Return all of the following entries as written, but without the images.

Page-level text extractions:
○ ○ ○ ○
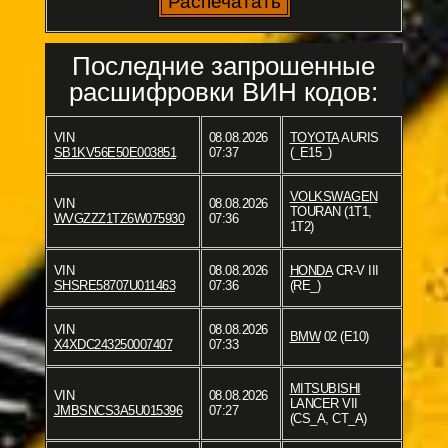
Последние запрошенные
расшифровки ВИН кодов:
VIN
08.08.2026
TOYOTA
AURIS
SB1KV56E50E003851
07:37
(_E15_)
VOLKSWAGEN
VIN
08.08.2026
TOURAN (1T1,
WVGZZZ1TZ6W075930
07:36
1T2)
VIN
08.08.2026
HONDA
CR-V III
SHSRE58707U011463
07:36
(RE_)
VIN
08.08.2026
BMW
02 (E10)
X4XDC243250007407
07:33
MITSUBISHI
VIN
08.08.2026
LANCER VII
JMBSNCS3A5U015396
07:27
(CS_A, CT_A)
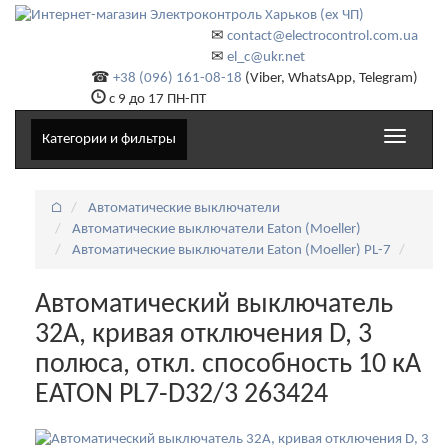
✉
contact@electrocontrol.com.ua
✉
el_c@ukr.net
☎
+38 (096) 161-08-18
(Viber, WhatsApp, Telegram)
с 9 до 17 ПН-ПТ
Toggle
Категории и фильтры
navigati
⌂
Автоматические выключатели
Автоматические выключатели Eaton (Moeller)
Автоматические выключатели Eaton (Moeller) PL-7
Автоматический выключатель
32А, кривая отключения D, 3
полюса, откл. способность 10 кА
EATON PL7-D32/3 263424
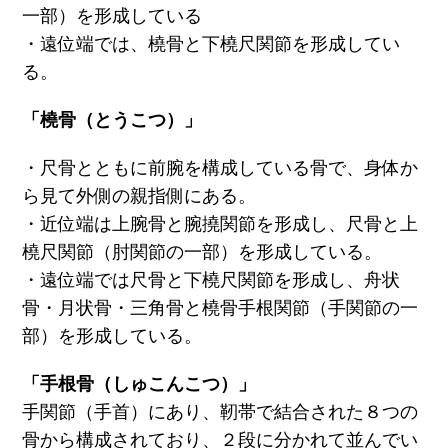
一部）を形成している
・遠位端では、橈骨と下橈尺関節を形成してい
る。
「橈骨（とうこつ）」
・尺骨とともに前腕を構成している骨で、身体か
ら見て外側の親指側にある。
・近位端は上腕骨と腕撓関節を形成し、尺骨と上
橈尺関節（肘関節の一部）を形成している。
・遠位端では尺骨と下橈尺関節を形成し、舟状
骨・月状骨・三角骨と橈骨手根関節（手関節の一
部）を形成している。
「手根骨（しゅこんこつ）」
手関節（手首）にあり、靭帯で結合された８つの
骨から構成されており、２段に分かれて並んでい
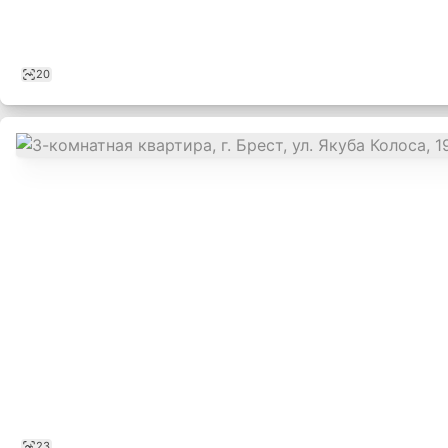
20
23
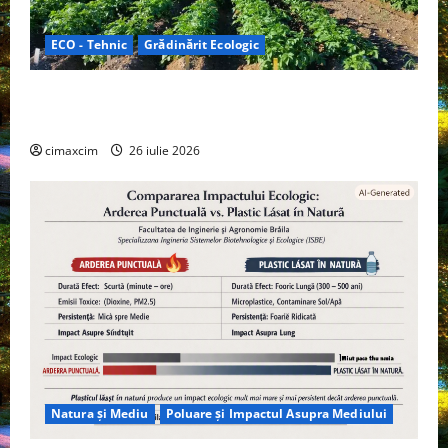
ECO - Tehnic
Grădinărit Ecologic
Agricultura Viitorului: Tranziția Ecologică bazată pe
Tehnologie, nu pe Chimicale
cimaxcim
26 iulie 2026
Natura și Mediu
Poluare și Impactul Asupra Mediului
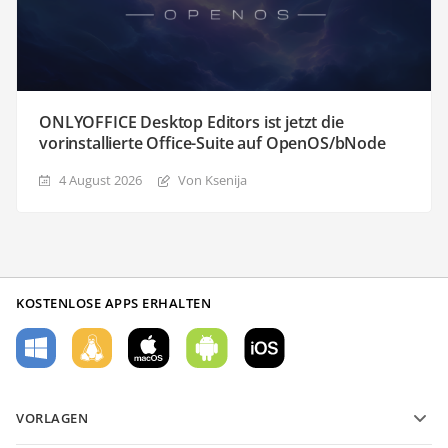
ONLYOFFICE Desktop Editors ist jetzt die
vorinstallierte Office-Suite auf OpenOS/bNode
4 August 2026
Von Ksenija
KOSTENLOSE APPS ERHALTEN
VORLAGEN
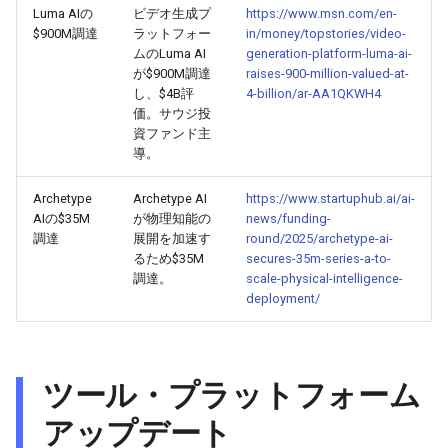
2026-03-31
2026-03-31
2025-09-11
2026-03-28
2025-09-15
2026-03-27
Luma AIの
ビデオ生成プ
https://www.msn.com/en-
$900M調達
ラットフォー
in/money/topstories/video-
2026-03-30
2026-03-30
2025-09-10
2026-03-27
2026-03-26
ムのLuma AI
generation-platform-luma-ai-
が$900M調達
raises-900-million-valued-at-
し、$4B評
4-billion/ar-AA1QKWH4
2026-03-29
2026-03-29
2025-09-09
2026-03-26
2026-03-25
価。サウジ投
資ファンド主
2026-03-28
2026-03-28
2025-09-08
2026-03-25
2026-03-24
導。
2026-03-27
2026-03-27
2025-09-07
2026-03-24
2026-03-23
Archetype
Archetype AI
https://www.startuphub.ai/ai-
AIの$35M
が物理知能の
news/funding-
調達
展開を加速す
round/2025/archetype-ai-
2026-03-26
2026-03-26
2025-09-06
2026-03-23
2026-03-22
るため$35M
secures-35m-series-a-to-
調達。
scale-physical-intelligence-
2026-03-25
2026-03-25
2025-09-05
2026-03-22
2026-03-21
deployment/
2026-03-24
2026-03-24
2025-09-04
2026-03-21
2026-03-20
ツール・プラットフォーム
2026-03-23
2026-03-23
2025-09-03
2026-03-20
2026-03-19
アップデート
2026-03-22
2026-03-22
2025-09-02
2026-03-19
2026-03-18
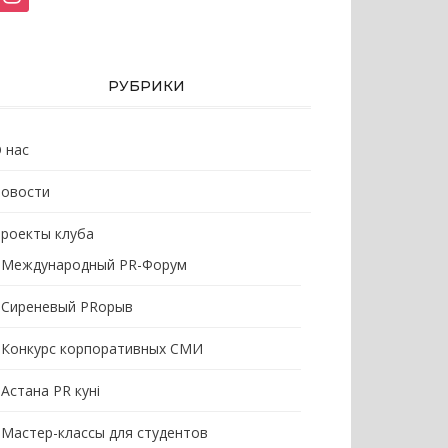
РУБРИКИ
 нас
овости
роекты клуба
Международный PR-Форум
Сиреневый PRорыв
Конкурс корпоративных СМИ
Астана PR кунi
Мастер-классы для студентов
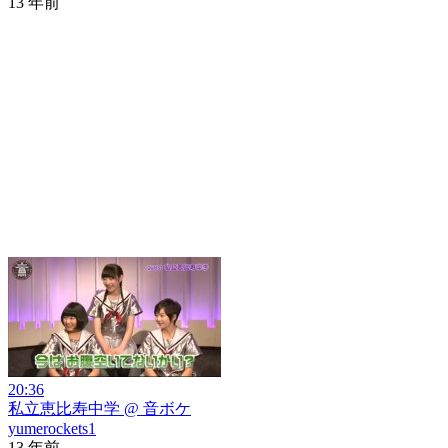
13 年前
20:36
私立恵比寿中学 @ 音ボケ
yumerockets1
13 年前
○ ○ ○ ○
■ Written response
Последние запрошенные
расшифровки ВИН кодов:
VIN
08.08.2026
TOYOTA
AURIS
SB1KV56E50E003851
07:37
(_E15_)
VOLKSWAGEN
VIN
08.08.2026
TOURAN (1T1,
WVGZZZ1TZ6W075930
07:36
1T2)
VIN
08.08.2026
HONDA
CR-V III
SHSRE58707U011463
07:36
(RE_)
VIN
08.08.2026
BMW
02 (E10)
X4XDC243250007407
07:33
MITSUBISHI
VIN
08.08.2026
LANCER VII
JMBSNCS3A5U015396
07:27
(CS_A, CT_A)
✉
contact@electrocontrol.com.ua
✉
el_c@ukr.net
☎
+38 (096) 161-08-18
(Viber, WhatsApp, Telegram)
с 9 до 17 ПН-ПТ
Toggle
Категории и фильтры
navigati
⌂
Автоматические выключатели
Автоматические выключатели Eaton (Moeller)
Автоматические выключатели Eaton (Moeller) PL-7
Автоматический выключатель
32А, кривая отключения D, 3
полюса, откл. способность 10 кА
EATON PL7-D32/3 263424
一部）を形成している
・遠位端では、橈骨と下橈尺関節を形成してい
る。
「橈骨（とうこつ）」
・尺骨とともに前腕を構成している骨で、身体か
ら見て外側の親指側にある。
・近位端は上腕骨と腕撓関節を形成し、尺骨と上
橈尺関節（肘関節の一部）を形成している。
・遠位端では尺骨と下橈尺関節を形成し、舟状
骨・月状骨・三角骨と橈骨手根関節（手関節の一
部）を形成している。
「手根骨（しゅこんこつ）」
手関節（手首）にあり、靭帯で結合された８つの
骨から構成されており、２段に分かれて並んでい
20
23
ECO - Tehnic
Grădinărit Ecologic
Agricultura Viitorului: Tranziția Ecologică bazată pe
Tehnologie, nu pe Chimicale
cimaxcim
26 iulie 2026
Natura și Mediu
Poluare și Impactul Asupra Mediului
ONLYOFFICE Desktop Editors ist jetzt die
vorinstallierte Office-Suite auf OpenOS/bNode
4 August 2026
Von Ksenija
KOSTENLOSE APPS ERHALTEN
VORLAGEN
2026-03-31
2026-03-31
2025-09-11
2026-03-28
2025-09-15
2026-03-27
Luma AIの
ビデオ生成プ
https://www.msn.com/en-
$900M調達
ラットフォー
in/money/topstories/video-
2026-03-30
2026-03-30
2025-09-10
2026-03-27
2026-03-26
ムのLuma AI
generation-platform-luma-ai-
が$900M調達
raises-900-million-valued-at-
し、$4B評
4-billion/ar-AA1QKWH4
2026-03-29
2026-03-29
2025-09-09
2026-03-26
2026-03-25
価。サウジ投
資ファンド主
2026-03-28
2026-03-28
2025-09-08
2026-03-25
2026-03-24
導。
2026-03-27
2026-03-27
2025-09-07
2026-03-24
2026-03-23
Archetype
Archetype AI
https://www.startuphub.ai/ai-
AIの$35M
が物理知能の
news/funding-
調達
展開を加速す
round/2025/archetype-ai-
2026-03-26
2026-03-26
2025-09-06
2026-03-23
2026-03-22
るため$35M
secures-35m-series-a-to-
調達。
scale-physical-intelligence-
2026-03-25
2026-03-25
2025-09-05
2026-03-22
2026-03-21
deployment/
2026-03-24
2026-03-24
2025-09-04
2026-03-21
2026-03-20
ツール・プラットフォーム
2026-03-23
2026-03-23
2025-09-03
2026-03-20
2026-03-19
アップデート
2026-03-22
2026-03-22
2025-09-02
2026-03-19
2026-03-18
РУБРИКИ
 нас
овости
роекты клуба
Международный PR-Форум
Сиреневый PRорыв
Конкурс корпоративных СМИ
Астана PR кунi
Мастер-классы для студентов
13 年前
20:36
私立恵比寿中学 @ 音ボケ
yumerockets1
13 年前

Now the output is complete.